Results from a Phase I clinical trial have shown that a monoclonal antibody known as L9LS is safe and highly protective in U.S. adults exposed to the malaria parasite. The use of this antibody could be effective in limiting malaria in regions of the world where the disease is endemic. According to the World Health Organization, about 240 million people had malaria in 2020 and about 627,000 of them died.

“These early clinical trial results demonstrating that a monoclonal antibody administered subcutaneously can protect people from malaria are highly encouraging,” said Anthony S. Fauci, MD, director of the National Institute of Allergy and Infectious Diseases (NIAID), which sponsored the trial.

Scientists from the Vaccine Research Center (VRC), part of the NIAID at the National Institutes of Health (NIH), developed L9LS and led the Phase I clinical trial. They published their findings in The New England Journal of Medicine (“Low-Dose Subcutaneous or Intravenous Monoclonal Antibody to Prevent Malaria”).

A vaccine for malaria is available but its efficacy is variable. “Monoclonal antibodies are a promising solution to the problem of overcoming host and parasite factors that can present challenges to the generation of highly protective and durable vaccine-induced immunity to malaria,” the scientists wrote. “A durable and potent monoclonal antibody delivered subcutaneously to infants and children could be an effective intervention to limit malaria-related morbidity and mortality worldwide over prolonged periods.”

L9LS is a laboratory-made version of a naturally occurring antibody called L9, derived from the blood of a volunteer who had received an investigational malaria vaccine. The antibody prevents malaria by neutralizing the parasites in the skin and blood before they can infect liver cells.

In the trial, 17 participants received an injection of L9LS at a dose of 1 mg, 5 mg, or 20 mg per kilogram of body weight. These participants, along with six control participants, were exposed to mosquitoes carrying the malaria-causing parasite Plasmodium within 2 to 6 weeks after the administration of L9LS.

Of the 17 L9L2 participants, 15 (88%) were protected. All six control participants developed malaria infection, as did two of the L9L2 participants. The antibody had an estimated half-life of 56 days, and no safety concerns were identified.

“These findings may have important public health and clinical implications because they establish the potential to advance protection against malaria in regions with seasonal and perennial transmission,” the researchers wrote.
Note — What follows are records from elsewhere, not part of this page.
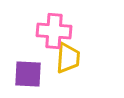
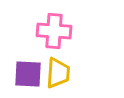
yellow trapezoid: moved 10 px left, 15 px down
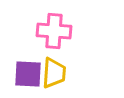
yellow trapezoid: moved 4 px left
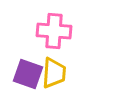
purple square: rotated 16 degrees clockwise
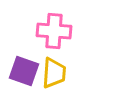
purple square: moved 4 px left, 3 px up
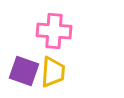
yellow trapezoid: moved 1 px left, 1 px up
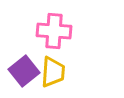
purple square: rotated 32 degrees clockwise
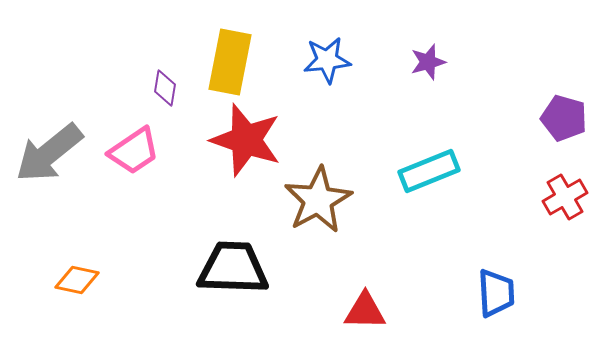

Phase II clinical trials are underway to evaluate whether L9LS can prevent malaria in infants and children in Mali and Kenya, where malaria is endemic.

“We look forward to results in larger field studies that will help establish an effective dose,” said Robert Seder, MD, who led the development of L9LS.

Richard Wu, MD, staff clinician in the VRC’s Clinical Trials Program, led the Phase I trial. Study collaborators included scientists from the U.S. Public Health Service Commissioned Corps; the Ragon Institute of Massachusetts General Hospital, Massachusetts Institute of Technology and Harvard University; NIAID’S Biostatistics Research Branch; WRAIR; and the University of California at San Diego.